September 15, 2004

Fragments

Posted by Henry

Following up on my review of Jonathan Strange and Mr. Norrell last week, there’s a very nice piece on the book at N+1, which has a lot more to say about the book’s “levelling streak” than I could fit in a blogpost.

I know about N+1 thanks to a conversation with Scott McLemee, who does a very interesting article on ‘big processes’ sociologist Michael Mann for the Chronicle. There’s a short critical quote from David Laitin, a Stanford political scientist - this reflects a long standing argument (Laitin is no great fan of the kinds of research that Mann and others like him are interested in).

Finally, Cosma Shalizi makes it into Physical Review Letters, which I understand from my colleagues in the hard sciences is a pretty big deal. Congratulations.

Posted on September 15, 2004 09:20 PM UTC
Comments

Ah, I noticed Cosma was in PRL when the list of abstracts arrived in my inbox. Congrats!
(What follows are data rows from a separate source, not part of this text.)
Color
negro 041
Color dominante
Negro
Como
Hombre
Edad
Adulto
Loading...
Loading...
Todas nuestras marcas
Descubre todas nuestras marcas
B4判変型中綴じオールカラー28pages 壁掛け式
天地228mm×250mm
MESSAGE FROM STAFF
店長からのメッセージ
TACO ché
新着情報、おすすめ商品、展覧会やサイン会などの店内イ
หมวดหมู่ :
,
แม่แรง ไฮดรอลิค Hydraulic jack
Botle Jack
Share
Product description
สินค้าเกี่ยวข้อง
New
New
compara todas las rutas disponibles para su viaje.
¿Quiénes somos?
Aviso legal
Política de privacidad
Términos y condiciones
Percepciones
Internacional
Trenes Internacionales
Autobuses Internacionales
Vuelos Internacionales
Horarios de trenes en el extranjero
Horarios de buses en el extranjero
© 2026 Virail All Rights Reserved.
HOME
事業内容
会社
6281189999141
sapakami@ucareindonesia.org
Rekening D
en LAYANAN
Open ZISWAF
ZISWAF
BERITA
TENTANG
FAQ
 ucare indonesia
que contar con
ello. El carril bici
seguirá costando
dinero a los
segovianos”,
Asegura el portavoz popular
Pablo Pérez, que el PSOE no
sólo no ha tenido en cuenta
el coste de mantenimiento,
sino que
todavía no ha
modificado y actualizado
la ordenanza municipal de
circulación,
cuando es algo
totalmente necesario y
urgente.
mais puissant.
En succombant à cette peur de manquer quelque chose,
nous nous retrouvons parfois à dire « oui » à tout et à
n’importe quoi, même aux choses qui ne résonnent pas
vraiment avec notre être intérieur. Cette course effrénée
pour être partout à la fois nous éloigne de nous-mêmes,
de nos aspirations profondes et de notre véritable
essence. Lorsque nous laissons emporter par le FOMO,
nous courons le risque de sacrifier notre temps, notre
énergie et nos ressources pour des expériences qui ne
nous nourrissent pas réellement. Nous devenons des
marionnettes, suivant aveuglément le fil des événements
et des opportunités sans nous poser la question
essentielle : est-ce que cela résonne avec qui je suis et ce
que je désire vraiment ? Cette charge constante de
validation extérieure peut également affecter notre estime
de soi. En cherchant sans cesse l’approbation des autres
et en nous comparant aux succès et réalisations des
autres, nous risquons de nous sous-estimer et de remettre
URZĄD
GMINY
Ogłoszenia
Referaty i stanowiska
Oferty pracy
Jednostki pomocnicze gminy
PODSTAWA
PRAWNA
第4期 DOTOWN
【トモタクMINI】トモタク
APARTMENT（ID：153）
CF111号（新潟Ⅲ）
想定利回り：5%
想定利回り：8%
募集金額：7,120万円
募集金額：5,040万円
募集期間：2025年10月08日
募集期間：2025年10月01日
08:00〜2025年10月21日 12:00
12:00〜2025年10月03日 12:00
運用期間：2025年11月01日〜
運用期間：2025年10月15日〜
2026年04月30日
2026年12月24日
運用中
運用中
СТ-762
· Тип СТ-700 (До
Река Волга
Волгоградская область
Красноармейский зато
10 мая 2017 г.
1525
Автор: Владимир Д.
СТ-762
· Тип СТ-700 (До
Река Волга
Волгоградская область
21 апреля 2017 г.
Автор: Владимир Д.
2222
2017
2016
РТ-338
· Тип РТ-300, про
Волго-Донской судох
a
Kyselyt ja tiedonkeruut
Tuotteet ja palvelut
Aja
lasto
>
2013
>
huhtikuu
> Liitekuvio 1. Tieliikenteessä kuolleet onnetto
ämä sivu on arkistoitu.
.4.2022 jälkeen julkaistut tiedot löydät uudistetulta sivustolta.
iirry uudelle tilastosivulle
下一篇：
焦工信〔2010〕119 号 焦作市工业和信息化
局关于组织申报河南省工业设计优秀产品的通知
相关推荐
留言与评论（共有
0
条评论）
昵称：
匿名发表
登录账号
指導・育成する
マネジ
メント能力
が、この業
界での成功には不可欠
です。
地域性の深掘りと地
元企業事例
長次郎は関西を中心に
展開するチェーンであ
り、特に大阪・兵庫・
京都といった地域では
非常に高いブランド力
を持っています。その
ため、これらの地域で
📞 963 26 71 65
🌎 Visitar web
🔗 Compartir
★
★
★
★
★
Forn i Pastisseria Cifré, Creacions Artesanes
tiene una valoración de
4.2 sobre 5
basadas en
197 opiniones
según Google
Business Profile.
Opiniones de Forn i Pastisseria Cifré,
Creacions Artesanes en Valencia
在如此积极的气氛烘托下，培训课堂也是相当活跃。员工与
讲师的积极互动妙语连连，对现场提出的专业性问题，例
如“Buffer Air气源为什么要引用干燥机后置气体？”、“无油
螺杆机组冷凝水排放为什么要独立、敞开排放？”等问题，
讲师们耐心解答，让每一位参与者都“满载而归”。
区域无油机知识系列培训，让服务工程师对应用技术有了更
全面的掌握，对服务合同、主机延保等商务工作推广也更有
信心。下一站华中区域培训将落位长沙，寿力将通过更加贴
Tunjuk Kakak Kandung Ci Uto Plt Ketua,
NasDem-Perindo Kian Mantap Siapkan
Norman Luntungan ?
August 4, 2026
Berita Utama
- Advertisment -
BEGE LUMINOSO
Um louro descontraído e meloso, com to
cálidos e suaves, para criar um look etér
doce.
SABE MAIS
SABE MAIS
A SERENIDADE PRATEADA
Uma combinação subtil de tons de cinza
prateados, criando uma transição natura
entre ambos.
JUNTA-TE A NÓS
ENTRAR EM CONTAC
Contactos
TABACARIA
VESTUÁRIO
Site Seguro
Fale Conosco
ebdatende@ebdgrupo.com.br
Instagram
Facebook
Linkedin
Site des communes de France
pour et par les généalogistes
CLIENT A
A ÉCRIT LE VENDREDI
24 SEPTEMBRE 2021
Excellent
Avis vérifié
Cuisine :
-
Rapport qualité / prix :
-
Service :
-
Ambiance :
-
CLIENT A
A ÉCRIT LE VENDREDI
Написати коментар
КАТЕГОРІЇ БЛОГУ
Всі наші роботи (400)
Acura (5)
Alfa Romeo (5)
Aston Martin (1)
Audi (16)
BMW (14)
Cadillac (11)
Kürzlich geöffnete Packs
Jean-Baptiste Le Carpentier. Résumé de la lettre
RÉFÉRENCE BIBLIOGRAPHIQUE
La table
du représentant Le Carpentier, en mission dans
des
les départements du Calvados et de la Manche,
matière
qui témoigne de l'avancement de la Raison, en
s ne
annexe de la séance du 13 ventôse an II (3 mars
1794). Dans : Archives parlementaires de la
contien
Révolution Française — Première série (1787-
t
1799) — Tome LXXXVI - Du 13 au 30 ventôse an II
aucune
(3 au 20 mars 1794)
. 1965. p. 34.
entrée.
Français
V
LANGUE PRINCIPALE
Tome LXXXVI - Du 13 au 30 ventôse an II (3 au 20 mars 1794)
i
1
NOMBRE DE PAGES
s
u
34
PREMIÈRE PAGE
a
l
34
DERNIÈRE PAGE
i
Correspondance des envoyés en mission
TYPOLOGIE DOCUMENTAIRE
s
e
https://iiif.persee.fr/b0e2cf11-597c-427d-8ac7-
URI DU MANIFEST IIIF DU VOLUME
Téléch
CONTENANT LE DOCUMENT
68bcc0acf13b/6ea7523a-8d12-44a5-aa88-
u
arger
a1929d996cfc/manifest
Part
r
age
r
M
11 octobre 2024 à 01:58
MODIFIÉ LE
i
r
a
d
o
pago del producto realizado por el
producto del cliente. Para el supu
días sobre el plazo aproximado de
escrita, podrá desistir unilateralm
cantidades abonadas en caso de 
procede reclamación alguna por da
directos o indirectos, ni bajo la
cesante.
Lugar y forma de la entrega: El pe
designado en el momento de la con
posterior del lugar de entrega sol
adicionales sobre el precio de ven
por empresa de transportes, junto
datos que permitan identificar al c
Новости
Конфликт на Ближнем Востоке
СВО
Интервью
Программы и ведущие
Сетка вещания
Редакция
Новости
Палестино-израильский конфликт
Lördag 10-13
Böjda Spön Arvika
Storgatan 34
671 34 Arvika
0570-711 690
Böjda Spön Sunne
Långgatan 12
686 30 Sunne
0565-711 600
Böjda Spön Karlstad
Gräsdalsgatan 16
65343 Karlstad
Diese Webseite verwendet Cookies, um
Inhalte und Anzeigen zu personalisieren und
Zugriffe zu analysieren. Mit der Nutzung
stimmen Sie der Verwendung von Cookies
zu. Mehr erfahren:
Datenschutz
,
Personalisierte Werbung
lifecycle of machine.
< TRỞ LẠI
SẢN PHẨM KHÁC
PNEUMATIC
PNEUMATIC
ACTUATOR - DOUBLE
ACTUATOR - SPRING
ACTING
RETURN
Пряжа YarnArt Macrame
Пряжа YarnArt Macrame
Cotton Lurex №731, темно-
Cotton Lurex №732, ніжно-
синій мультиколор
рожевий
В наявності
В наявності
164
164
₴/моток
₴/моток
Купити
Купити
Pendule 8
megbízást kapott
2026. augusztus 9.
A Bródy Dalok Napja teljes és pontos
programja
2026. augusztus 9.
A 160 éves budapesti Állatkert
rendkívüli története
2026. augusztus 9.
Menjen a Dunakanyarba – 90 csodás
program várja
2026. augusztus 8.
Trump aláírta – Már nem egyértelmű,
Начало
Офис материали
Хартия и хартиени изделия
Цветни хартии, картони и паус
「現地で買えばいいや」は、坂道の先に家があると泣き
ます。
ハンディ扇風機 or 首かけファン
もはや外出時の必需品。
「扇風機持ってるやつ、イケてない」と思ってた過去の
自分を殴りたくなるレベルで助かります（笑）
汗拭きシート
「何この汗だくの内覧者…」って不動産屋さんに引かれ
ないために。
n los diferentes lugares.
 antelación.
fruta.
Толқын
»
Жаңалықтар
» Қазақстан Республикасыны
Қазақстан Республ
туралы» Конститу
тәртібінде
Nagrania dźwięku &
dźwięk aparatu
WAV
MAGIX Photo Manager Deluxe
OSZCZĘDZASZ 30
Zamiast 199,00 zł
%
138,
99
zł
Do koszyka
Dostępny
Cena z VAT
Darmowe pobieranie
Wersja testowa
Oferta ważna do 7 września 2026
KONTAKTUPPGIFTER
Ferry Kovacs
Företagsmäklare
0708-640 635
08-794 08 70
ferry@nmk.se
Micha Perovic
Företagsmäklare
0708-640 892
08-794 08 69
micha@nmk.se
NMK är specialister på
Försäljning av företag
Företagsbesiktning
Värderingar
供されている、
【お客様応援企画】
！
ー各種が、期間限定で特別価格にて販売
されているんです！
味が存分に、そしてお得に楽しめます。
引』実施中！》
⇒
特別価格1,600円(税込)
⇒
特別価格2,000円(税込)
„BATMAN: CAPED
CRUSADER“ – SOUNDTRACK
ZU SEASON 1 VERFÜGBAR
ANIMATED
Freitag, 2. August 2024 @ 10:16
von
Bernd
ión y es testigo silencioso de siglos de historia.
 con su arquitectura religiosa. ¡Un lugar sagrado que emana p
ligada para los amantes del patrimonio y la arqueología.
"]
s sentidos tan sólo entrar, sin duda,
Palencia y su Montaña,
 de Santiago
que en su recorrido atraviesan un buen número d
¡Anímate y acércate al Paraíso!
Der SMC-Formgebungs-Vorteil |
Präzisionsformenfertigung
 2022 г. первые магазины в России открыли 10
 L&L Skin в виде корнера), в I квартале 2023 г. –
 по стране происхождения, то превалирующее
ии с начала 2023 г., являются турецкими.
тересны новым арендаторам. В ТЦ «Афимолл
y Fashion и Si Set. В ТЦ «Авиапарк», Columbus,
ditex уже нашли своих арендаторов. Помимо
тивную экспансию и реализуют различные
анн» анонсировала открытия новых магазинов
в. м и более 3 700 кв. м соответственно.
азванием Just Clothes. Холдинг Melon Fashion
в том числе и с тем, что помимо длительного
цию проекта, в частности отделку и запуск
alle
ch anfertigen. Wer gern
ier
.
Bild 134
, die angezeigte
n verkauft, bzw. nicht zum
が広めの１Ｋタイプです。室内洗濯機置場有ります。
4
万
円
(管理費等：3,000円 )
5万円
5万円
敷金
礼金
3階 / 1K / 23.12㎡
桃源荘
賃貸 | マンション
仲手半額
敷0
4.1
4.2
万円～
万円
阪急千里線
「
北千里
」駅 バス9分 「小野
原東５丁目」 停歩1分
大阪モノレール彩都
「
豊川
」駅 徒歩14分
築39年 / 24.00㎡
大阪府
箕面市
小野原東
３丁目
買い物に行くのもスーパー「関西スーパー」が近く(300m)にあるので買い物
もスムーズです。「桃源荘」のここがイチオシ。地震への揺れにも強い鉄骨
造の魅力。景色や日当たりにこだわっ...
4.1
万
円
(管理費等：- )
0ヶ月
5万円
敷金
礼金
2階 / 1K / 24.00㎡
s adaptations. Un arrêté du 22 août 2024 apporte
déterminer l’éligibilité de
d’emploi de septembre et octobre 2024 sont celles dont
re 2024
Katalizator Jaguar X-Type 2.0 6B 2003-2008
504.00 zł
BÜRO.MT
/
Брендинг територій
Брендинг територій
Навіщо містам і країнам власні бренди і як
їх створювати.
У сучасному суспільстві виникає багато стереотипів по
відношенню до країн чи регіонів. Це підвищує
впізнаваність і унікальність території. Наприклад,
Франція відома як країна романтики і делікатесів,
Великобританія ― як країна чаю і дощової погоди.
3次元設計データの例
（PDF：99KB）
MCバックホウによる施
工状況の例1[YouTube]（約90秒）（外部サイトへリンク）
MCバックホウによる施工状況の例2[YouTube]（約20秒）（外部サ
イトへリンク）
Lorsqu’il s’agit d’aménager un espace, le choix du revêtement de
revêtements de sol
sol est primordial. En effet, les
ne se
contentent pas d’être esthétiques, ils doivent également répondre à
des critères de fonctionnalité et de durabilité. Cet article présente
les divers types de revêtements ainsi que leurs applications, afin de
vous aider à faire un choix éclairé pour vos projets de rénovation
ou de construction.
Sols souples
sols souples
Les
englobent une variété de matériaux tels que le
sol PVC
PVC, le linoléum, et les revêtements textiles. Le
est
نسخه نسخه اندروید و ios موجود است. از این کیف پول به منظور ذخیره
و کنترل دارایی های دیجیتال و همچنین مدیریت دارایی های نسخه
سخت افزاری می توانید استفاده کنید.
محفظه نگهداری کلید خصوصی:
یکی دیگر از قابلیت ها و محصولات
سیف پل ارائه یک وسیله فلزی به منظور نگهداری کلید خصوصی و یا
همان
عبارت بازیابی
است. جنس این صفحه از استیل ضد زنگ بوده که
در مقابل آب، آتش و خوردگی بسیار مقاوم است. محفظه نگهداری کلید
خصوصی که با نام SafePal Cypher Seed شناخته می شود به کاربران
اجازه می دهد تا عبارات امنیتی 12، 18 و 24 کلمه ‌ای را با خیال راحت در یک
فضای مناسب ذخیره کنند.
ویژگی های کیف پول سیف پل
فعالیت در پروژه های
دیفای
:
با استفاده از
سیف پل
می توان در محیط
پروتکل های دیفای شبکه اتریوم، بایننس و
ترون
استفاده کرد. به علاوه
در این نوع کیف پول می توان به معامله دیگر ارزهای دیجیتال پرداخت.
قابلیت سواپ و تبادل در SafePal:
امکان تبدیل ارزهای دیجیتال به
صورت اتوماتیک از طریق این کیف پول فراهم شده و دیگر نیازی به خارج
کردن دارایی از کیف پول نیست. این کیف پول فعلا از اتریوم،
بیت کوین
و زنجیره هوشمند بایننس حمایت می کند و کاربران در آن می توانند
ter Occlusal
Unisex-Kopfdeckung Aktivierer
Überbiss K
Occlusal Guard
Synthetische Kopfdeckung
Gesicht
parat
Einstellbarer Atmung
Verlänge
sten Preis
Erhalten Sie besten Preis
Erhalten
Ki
I read his “notebooks” years before “blog” was even coined; they were superb even then.

Posted by will · September 16, 2004 02:32 AM

Particularly I note his deep knowledge of both neoclassical econ (market socialism and analytic Marxism included) and complexity theory, a condition I can only envy.

Posted by will · September 16, 2004 02:35 AM

He knows a fair amount of sociology too, the bastard. There ought to be some kind of law of conservation of erudition, such that any supernumerary knowledge he acquires about institutional theory should be complemented by me suddenly knowing a great deal more about, say, partial differential equations.

Posted by Kieran Healy · September 16, 2004 04:31 AM

To all: many, many, thanks! The credit for the paper really goes to my co-authors, who did the heavy lifting. And any appearance of erudition on my part is purely due to my shameless habit of assuming an air of authority while holding forth on subjects about which I am profoundly ignorant.

Posted by Cosma · September 16, 2004 09:37 PM
Followups

This discussion has been closed. Thanks to everyone who contributed.